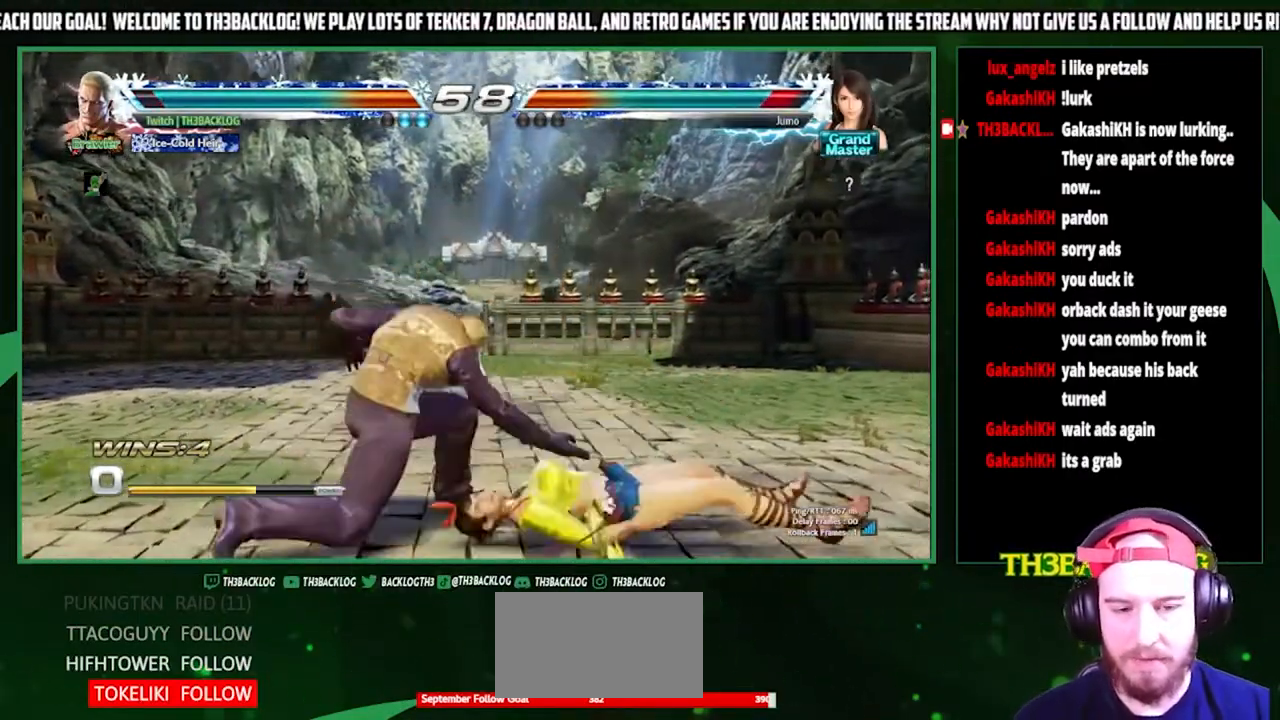
{"buttons": [], "left_stick": "center", "events": [[400, "TRIANGLE", "down"], [400, "left_stick", "down"], [433, "CIRCLE", "down"], [467, "CIRCLE", "up"], [467, "TRIANGLE", "up"], [500, "left_stick", "center"]]}
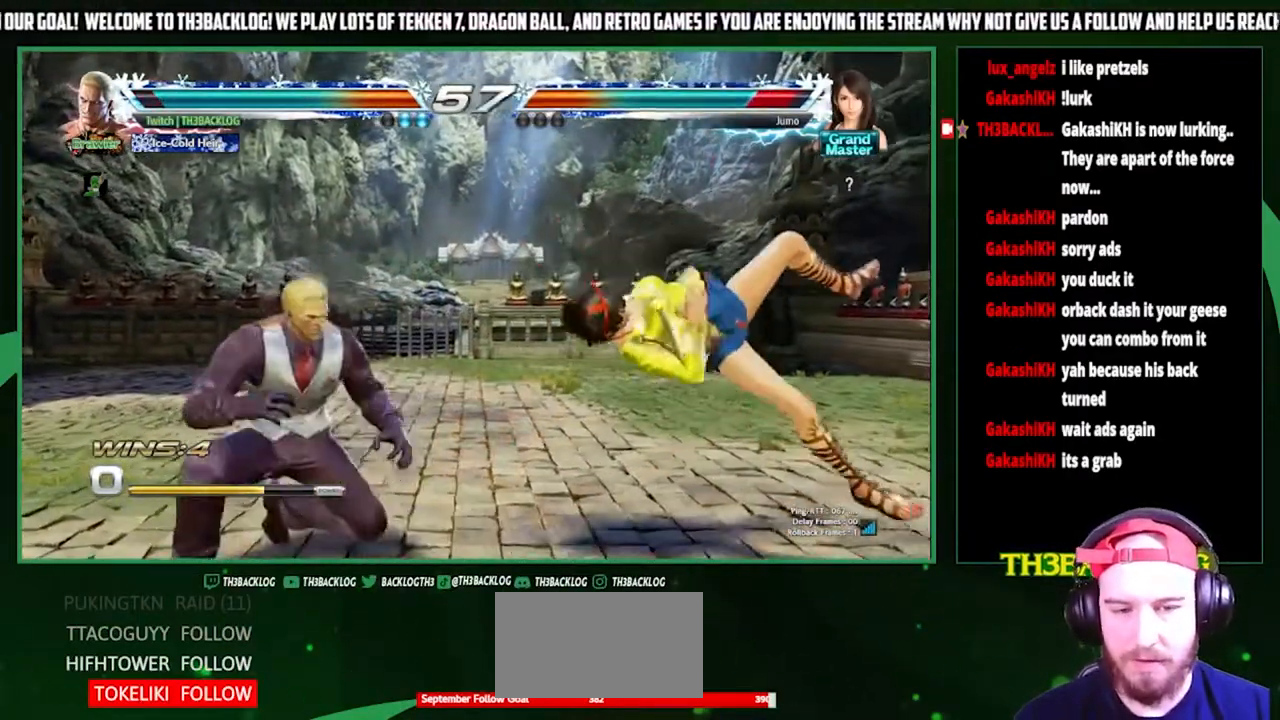
{"buttons": [], "left_stick": "center", "events": []}
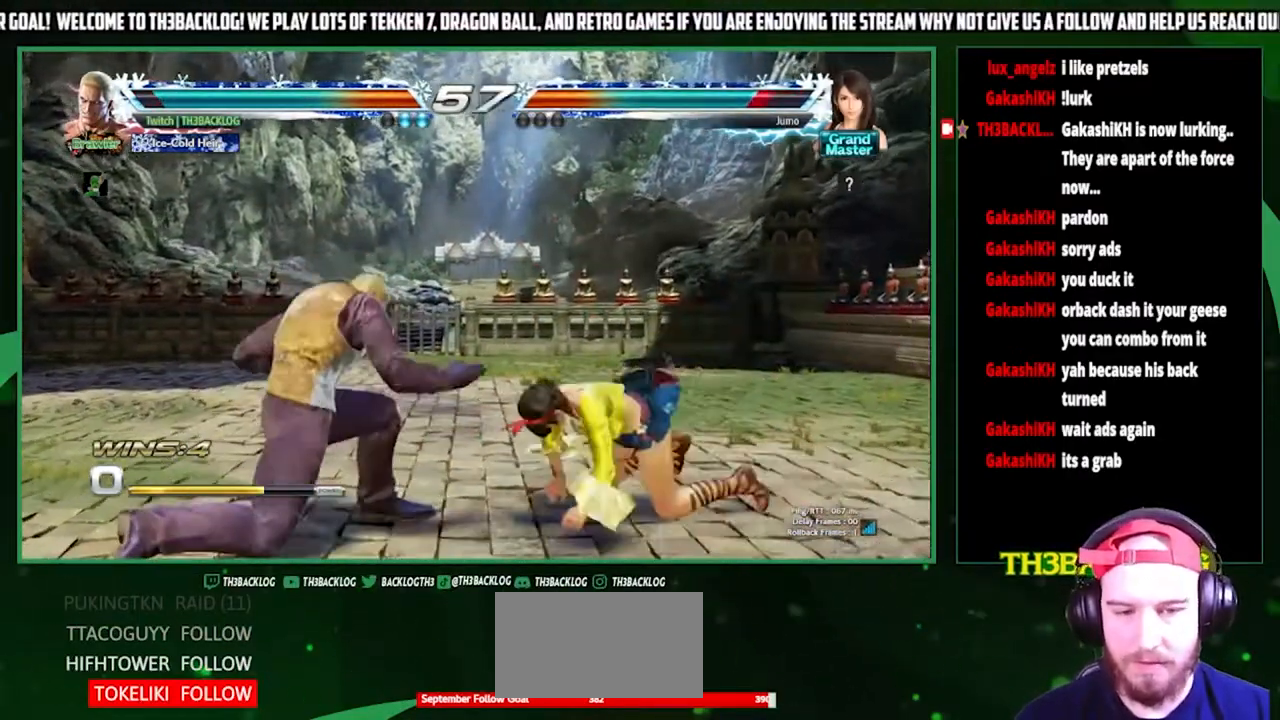
{"buttons": [], "left_stick": "center", "events": [[33, "left_stick", "left"], [133, "left_stick", "center"], [300, "left_stick", "right"], [333, "SQUARE", "down"], [333, "TRIANGLE", "down"], [400, "SQUARE", "up"], [400, "TRIANGLE", "up"], [467, "left_stick", "center"]]}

____________________

• _Problem statement_
Images are to be omitted; repeat the remaining data above exactly.

• _Expected output_
{"buttons": [], "left_stick": "center", "events": [[400, "TRIANGLE", "down"], [400, "left_stick", "down"], [433, "CIRCLE", "down"], [467, "CIRCLE", "up"], [467, "TRIANGLE", "up"], [500, "left_stick", "center"]]}
{"buttons": [], "left_stick": "center", "events": []}
{"buttons": [], "left_stick": "center", "events": [[33, "left_stick", "left"], [133, "left_stick", "center"], [300, "left_stick", "right"], [333, "SQUARE", "down"], [333, "TRIANGLE", "down"], [400, "SQUARE", "up"], [400, "TRIANGLE", "up"], [467, "left_stick", "center"]]}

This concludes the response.